The main branch has programs, including:
1,000 Books Before Kindergarten – A reading challenge to encourage caregivers to read 1,000 books with their children before they start kindergarten. Parents get a growth chart to track their progress, as well as free stickers and books to mark accomplishments.Storytimes – Each library location has at least one storytime a week. Storytimes are great opportunities for kids not yet in school to experience stories, songs, and other activities with other children their age. For more information, visit Assessments – Libraries can help parents with a quick 20-minute assessment with a reading tutor to measure a child’s readiness, and library staff can give guidance on what to work on if they are not quite ready yet. To learn more, visit Readers – Growing Readers is a tutoring program to support young readers who need additional support for learning and growing with reading. Additionally, the program supports preschoolers who need an extra boost with getting ready for kindergarten. Weekly 30-minute sessions with a reading tutor will build your child’s literacy skills to get them on the right track for learning to read. and Learn for Kindergarten (TALK) – This texting service sends parents messages twice a week with early literacy tips and ideas to do at home. The ideas are targeted to each child’s specific age and ability.Free Books from the Book Bus – The Book Bus is giving away free books to kids of all ages at numerous community events and locations. In 2023 EPL gave away nearly 13,000 children’s books for kids to build their home libraries.

Elkhart Public Library has books on a huge array of topics and can even help families navigate challenges such as help with health insurance. “The library is working on providing more bilingual resources and making it easier for people to access resources,” said Allison McClean, head of Young People’s Services at the downtown location.

Wakarusa Public Library

The library often has a waitlist for its story hours.

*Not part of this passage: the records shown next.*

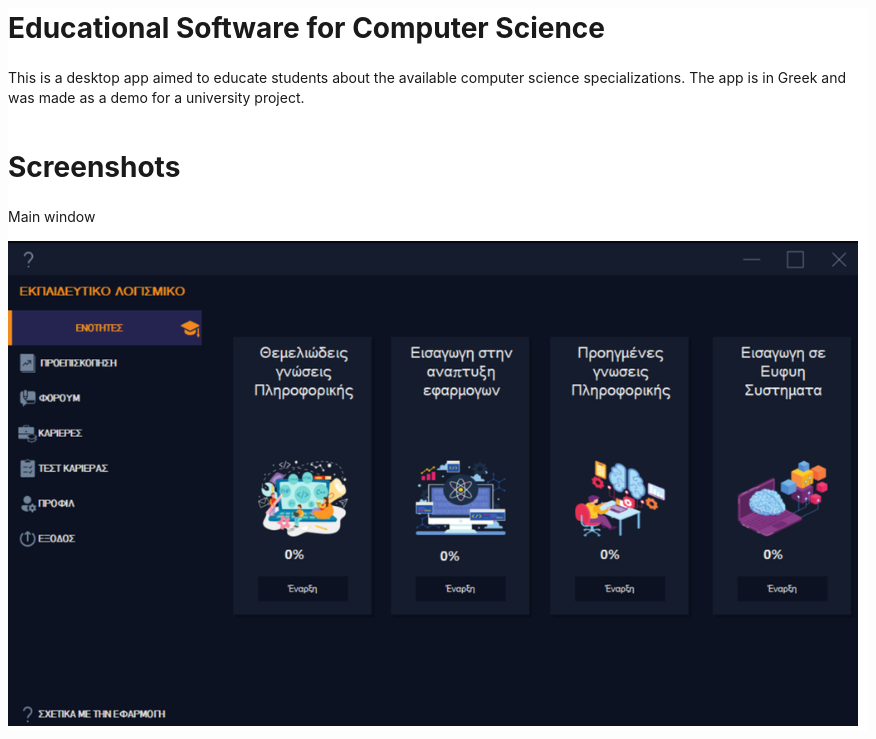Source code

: # Educational Software for Computer Science
This is a desktop app aimed to educate students about the available computer science specializations. The app is in Greek and was made as a demo for a university project.

# Screenshots

Main window
<p float="middle">
<img src='images/r1.PNG' width=850px>
</p>

<p float="middle">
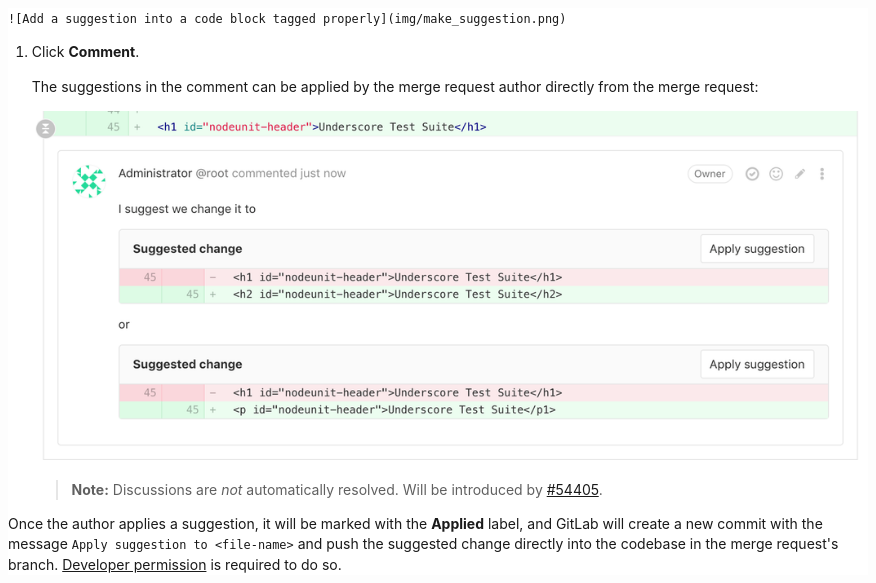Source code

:    ![Add a suggestion into a code block tagged properly](img/make_suggestion.png)

1. Click **Comment**.

    The suggestions in the comment can be applied by the merge request author
    directly from the merge request:

    ![Apply suggestions](img/suggestion.png)

    > **Note:**
    Discussions are _not_ automatically resolved. Will be introduced by 
    [#54405](https://gitlab.com/gitlab-org/gitlab-ce/issues/54405).
    
Once the author applies a suggestion, it will be marked with the **Applied** label,
and GitLab will create a new commit with the message `Apply suggestion to <file-name>`
and push the suggested change directly into the codebase in the merge request's branch.
[Developer permission](../permissions.md) is required to do so.
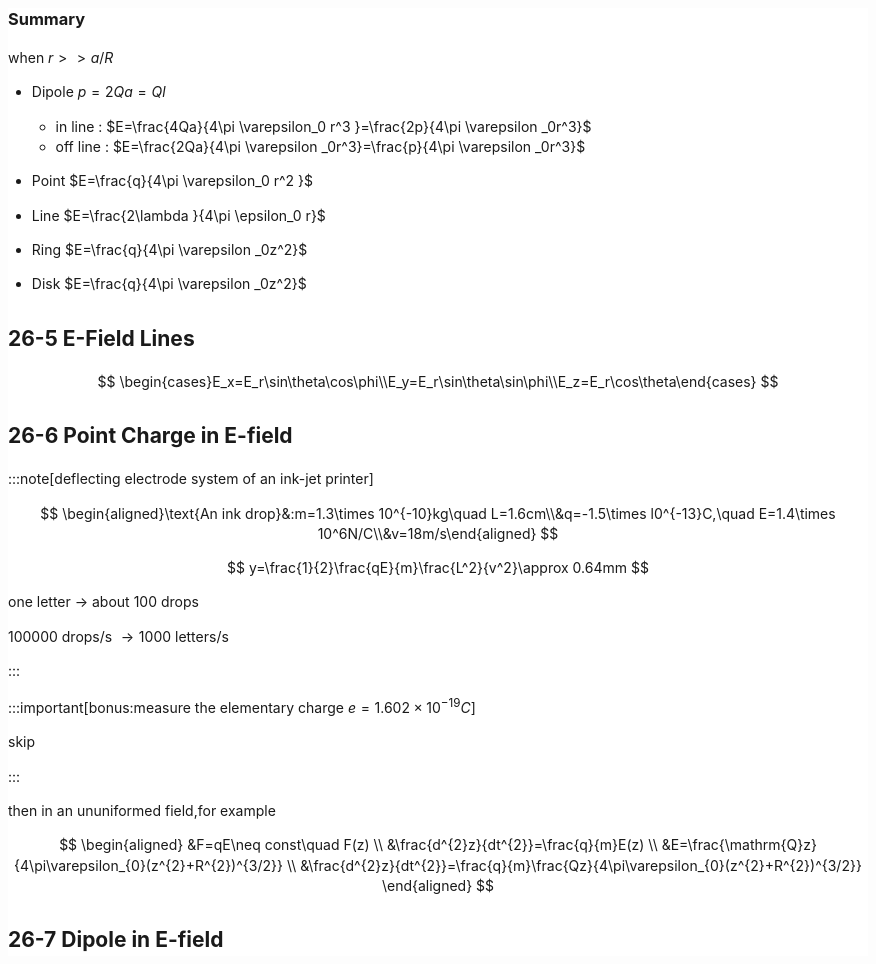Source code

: ### Summary

when $r>>a/R$

- Dipole $p=2Qa=Ql$

  - in line : $E=\frac{4Qa}{4\pi \varepsilon_0 r^3 }=\frac{2p}{4\pi \varepsilon _0r^3}$
  - off line :  $E=\frac{2Qa}{4\pi \varepsilon _0r^3}=\frac{p}{4\pi \varepsilon _0r^3}$
- Point $E=\frac{q}{4\pi \varepsilon_0 r^2 }$
- Line $E=\frac{2\lambda }{4\pi \epsilon_0 r}$
- Ring $E=\frac{q}{4\pi \varepsilon _0z^2}$
- Disk $E=\frac{q}{4\pi \varepsilon _0z^2}$

## 26-5 E-Field Lines

$$
\begin{cases}E_x=E_r\sin\theta\cos\phi\\E_y=E_r\sin\theta\sin\phi\\E_z=E_r\cos\theta\end{cases}
$$

## 26-6 Point Charge in E-field

:::note[deflecting electrode system of an ink-jet printer]

$$
\begin{aligned}\text{An ink drop}&:m=1.3\times 10^{-10}kg\quad L=1.6cm\\&q=-1.5\times l0^{-13}C,\quad E=1.4\times 10^6N/C\\&v=18m/s\end{aligned}
$$

$$
y=\frac{1}{2}\frac{qE}{m}\frac{L^2}{v^2}\approx 0.64mm
$$

one letter -> about 100 drops

100000 drops/s $\to 1000$ letters/s

:::

:::important[bonus:measure the elementary charge $e=1.602\times 10^{-19}C$]

skip

:::

then in an ununiformed field,for example

$$
\begin{aligned}
&F=qE\neq const\quad F(z) \\
&\frac{d^{2}z}{dt^{2}}=\frac{q}{m}E(z) \\
&E=\frac{\mathrm{Q}z}{4\pi\varepsilon_{0}(z^{2}+R^{2})^{3/2}} \\
&\frac{d^{2}z}{dt^{2}}=\frac{q}{m}\frac{Qz}{4\pi\varepsilon_{0}(z^{2}+R^{2})^{3/2}}
\end{aligned}
$$

## 26-7 Dipole in E-field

Children’s Librarian Kristin Sherk at the library said, “We offer an eight-week Fall and Winter Story Hour session called ‘Beginning Story Hour.’ This is a 30-minute interactive time of songs, stories, and play for children 18-36 months assisted by their caregiver.  Beginning Story Hour is held on Wednesday mornings at 10:15.”

The library also offers a 10-week preschool story hour session that is 45 minutes of early literacy activities, songs, and stories, as well as a brief playtime.  These sessions are held on Monday and Tuesday mornings at 10:15. Registration is required for all story hours.

The library encourages families to sign up for 1,000 Books Before Kindergarten and to begin a reading routine with their little ones.

“Moms are looking for a clean, safe place for their children to play and interact with others,” Kristin wrote, so the library becomes a place for play dates.

Middlebury Public Library

Middlebury Public Library offered nearly 200 programs in 2022 for community youth. It offers art nights, story times, and helps with STEM education and homeschooling.

The library would like to have a makerspace for children and others to make their creative ideas become realities.

Brit Taylor, youth services librarian, echoed other librarians we surveyed in saying that she and her coworkers try to find enough time to market what they offer and be available at the hours people want to use the library.